3. Professor Margaret Fairlie
Margaret studied medicine at the University of St Andrews and University College, Dundee, where she graduated during the First World War. After further training in Manchester, she returned to Dundee in 1919 to work in gynaecology and obstetrics. Following a 1926 visit to the Marie Curie Foundation in Paris, Margaret pioneered the use of radium as a cancer treatment in Scotland. She became Scotland’s first female professor in 1940.
4. Peter Carmichael
Carmichael invented textile machinery that boosted productivity in Dundee’s linen (flax) industry.
5. RRS ‘Discovery’
RRS ‘Discovery’ was the first vessel to be built purely for scientific research, and Dundee’s shipyard was chosen because its builders knew how to construct strong whaling ships that could travel through Arctic pack ice. ‘Discovery’s’ first voyage was to Antarctica from 1901 to 1904. Led by young Captain Robert Falcon Scott RN, the results were groundbreaking: more than ﬁve hundred new kinds of marine creatures were discovered and the expedition was the ﬁrst to sight an Emperor Penguin rookery. ‘Discovery’s’ final voyage as a royal research ship ended in 1931. She served as a Royal Navy training ship in London from 1931 until 1979, and she came home to Dundee in 1986.
6. Discovery Point
Discovery Point is a popular attraction near the River Tay, where visitors can find out about RRS ‘Discovery’s’ various expeditions.
7. Thomas MacLagan
MacLagan researched the effects of salicin in treating rheumatic fever, which contributed to the development of aspirin.
8. Sir James W Black
Serving as Chancellor of the University of Dundee from 1992 to 2006, Sir James was also an eminent pharmacologist who helped to develop two important beta-blocking drugs. These eased the pain of angina (chest pain) and, later, the same approach revolutionised the treatment of stomach ulcers. Sir James was jointly awarded the Nobel Prize for Physiology or Medicine in 1988.

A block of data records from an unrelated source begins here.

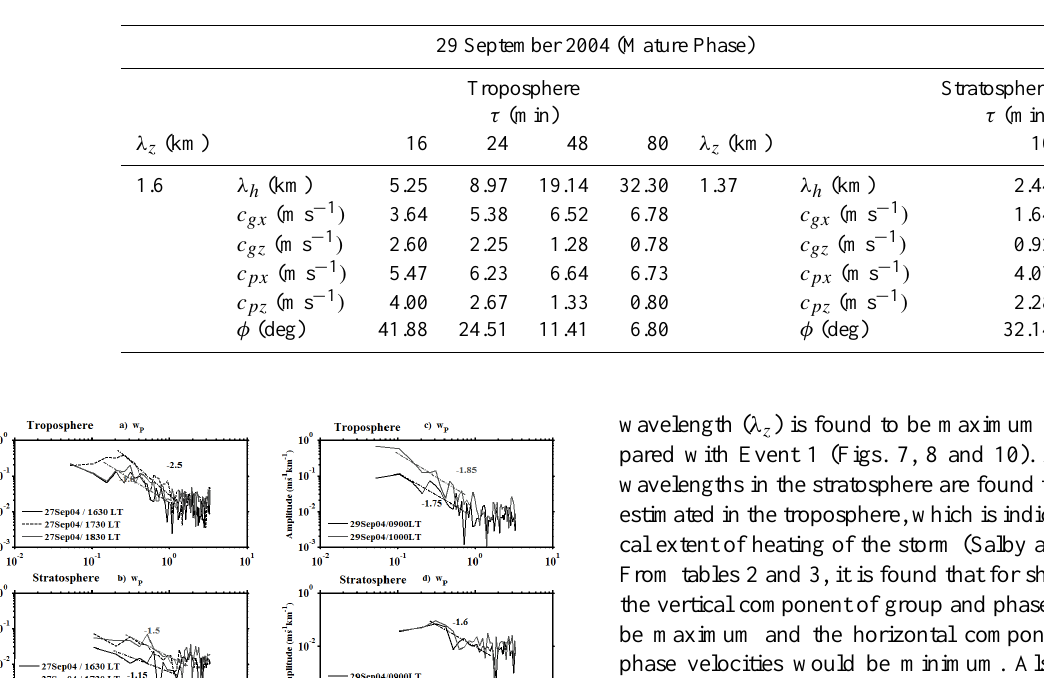
Table 3. Same as Table 2 for 29 September 2004.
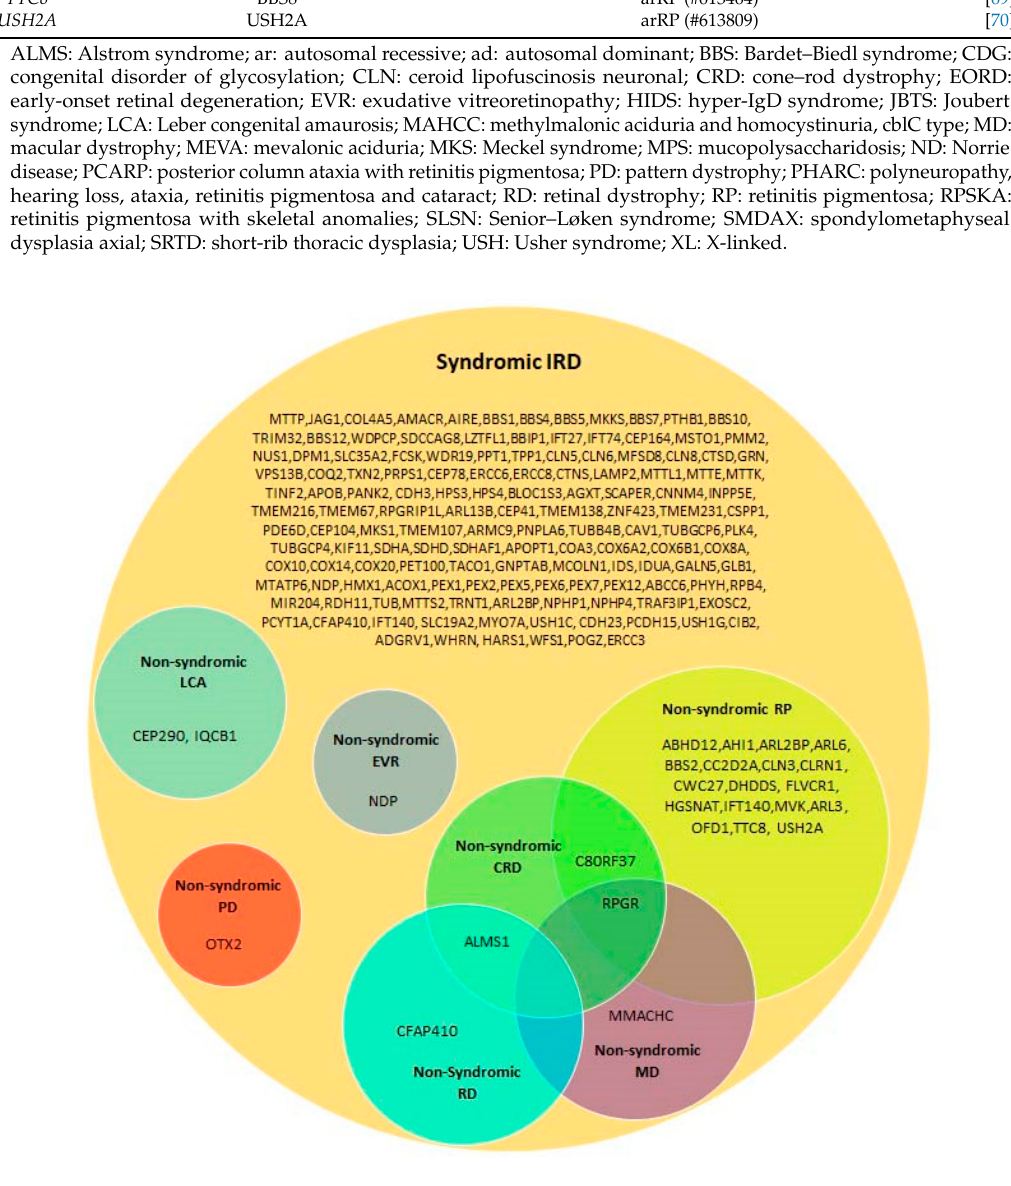
Figure 2. A Venn diagram showing the involvement of syndromic IRD genes in non-syndromic IRD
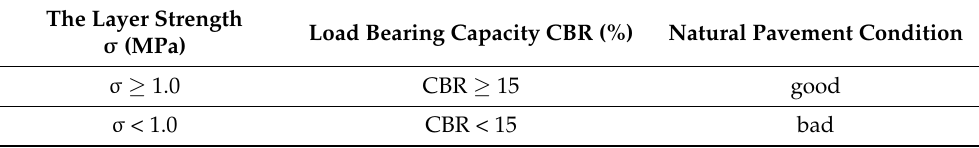
Table 2. Assessment criteria of the load bearing capacity for the natural AFE to a depth of 0.15 m (layer 1).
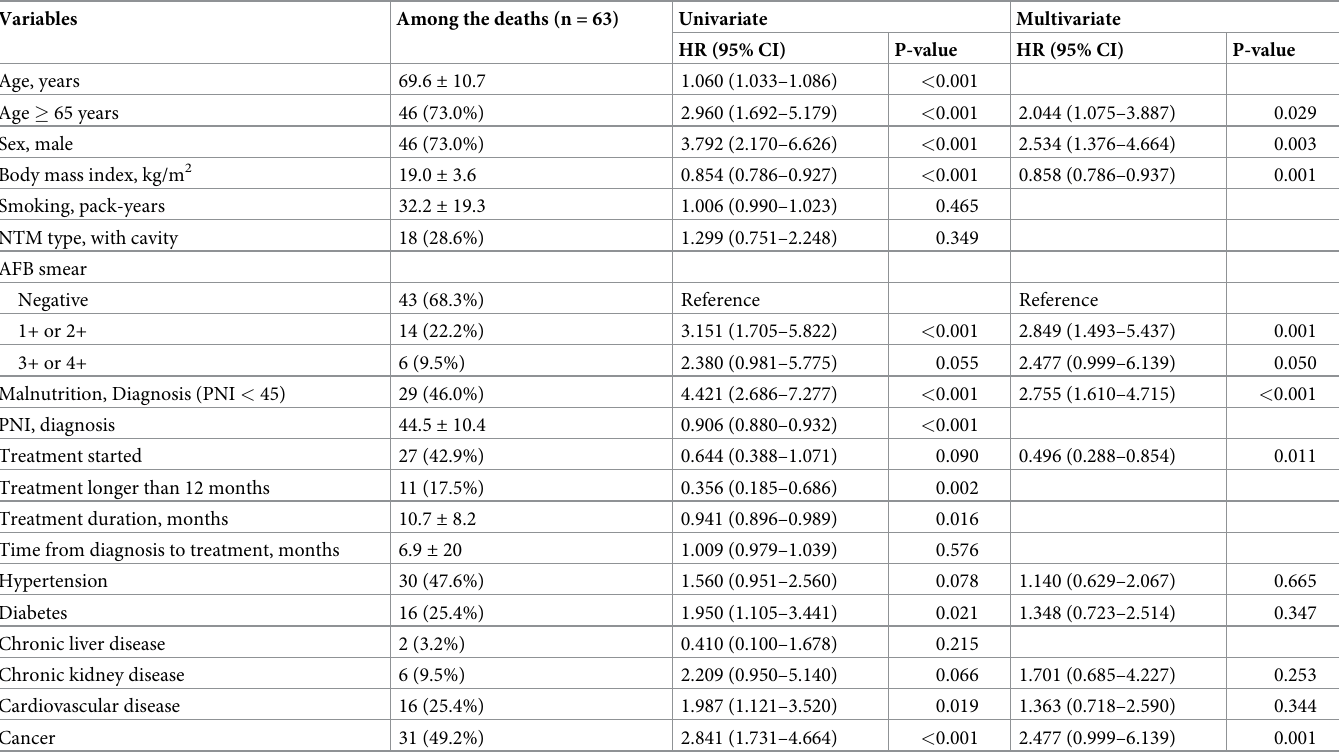
Table 5. Univariate and multivariate Cox’s proportional hazard analyses of factors for mortality in Mycobacterium avium complex lung disease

9. British Oceanographic Expedition (1925-1927)
‘Discovery’ was designated a Royal Research Ship (RRS) in 1925 when she embarked on the British Oceanographic Expedition to Antarctic waters. The aim of the expedition was to research whale stocks and the migration pattern of whales, and the results were the first step in regulation of the whaling industry.

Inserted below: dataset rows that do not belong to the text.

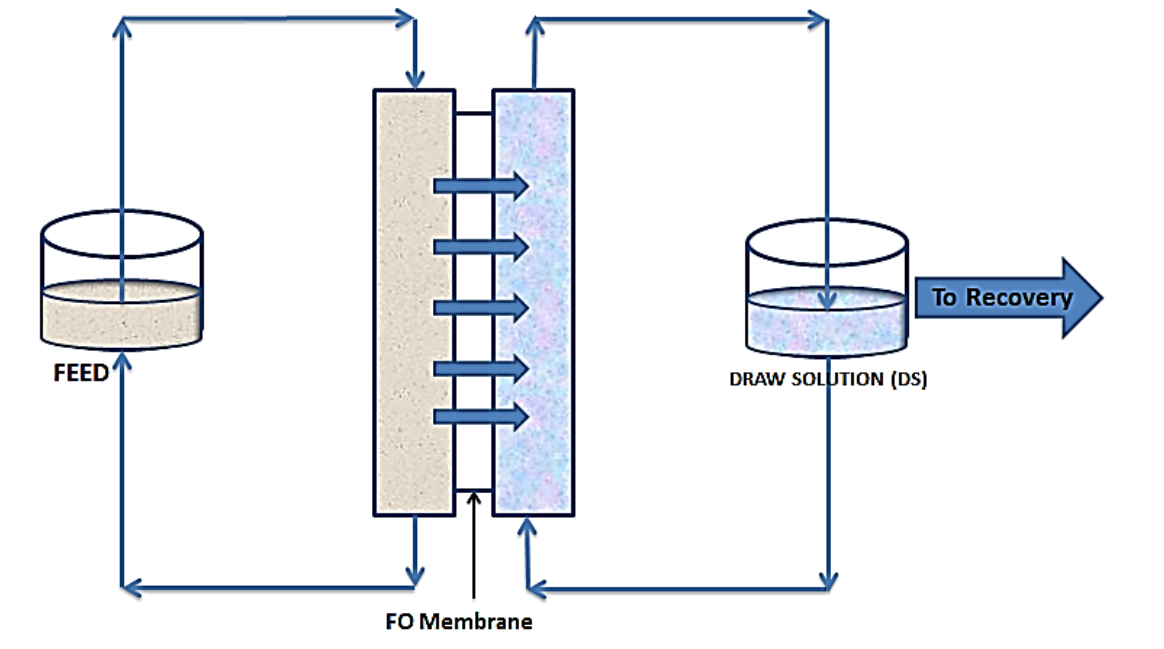
Figure 2. Schematic diagram of forward osmosis .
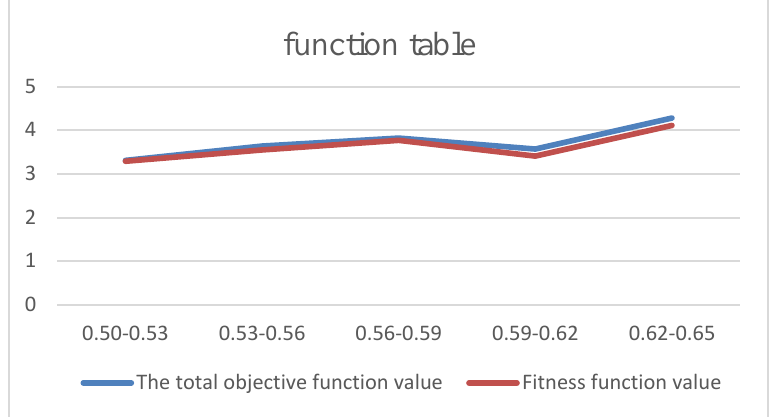
Fig. 2. Calculated results of different high-speed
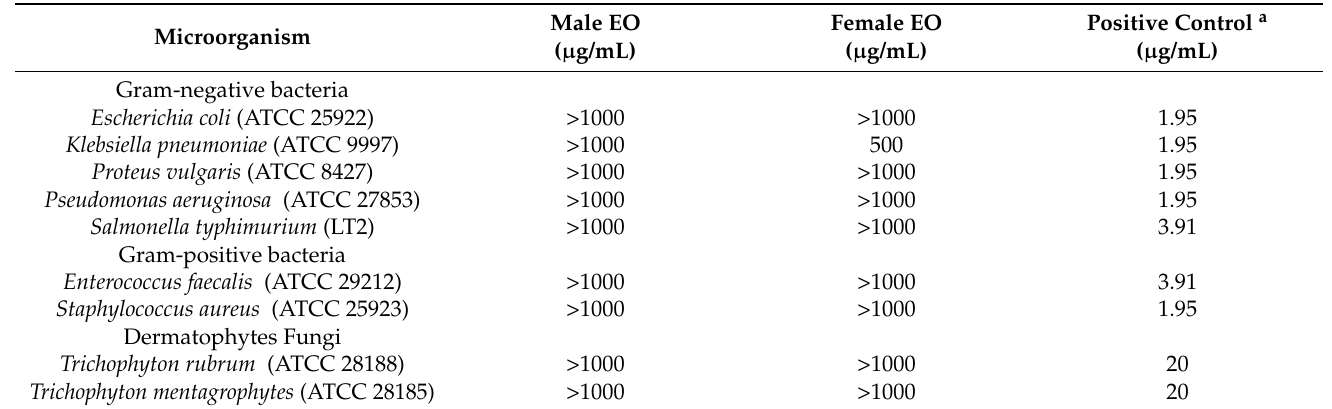
Table 4. Antimicrobial activity of essential oil from Hedyosmum racemosum .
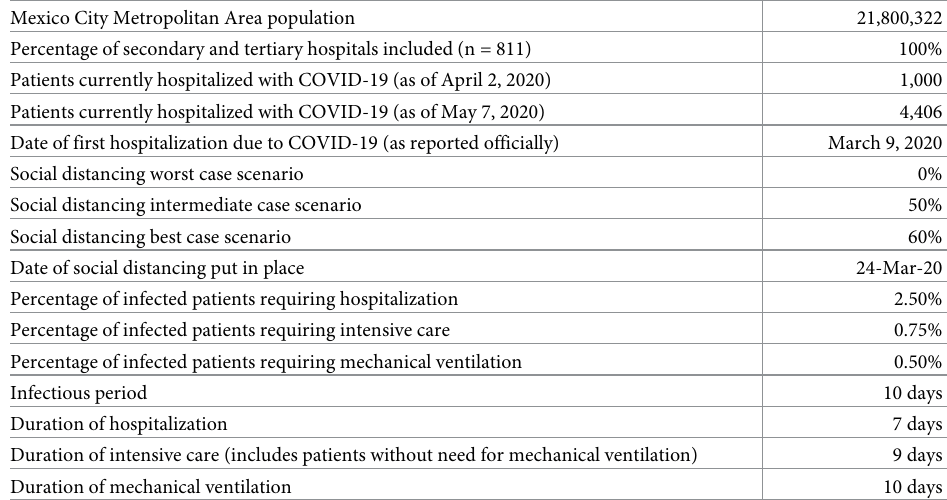
Table 1. Inputs used for CHIME projections modeled on April 2 and May 7,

10. B.A.N.Z.A.R Expedition (1929-1931)
RRS ‘Discovery’s’ final voyage to the southern hemisphere was the British, Australian and New Zealand Antarctic Research Expedition (B.A.N.Z.A.R) in 1929. Many new lands were discovered and charted, and a mass of geological and zoological samples was collected on behalf of the British Government.
11. Dundee Island
Located on the Antarctic Peninsula, Dundee Island was named after the captain of a 19th century whaling expedition who came from the city.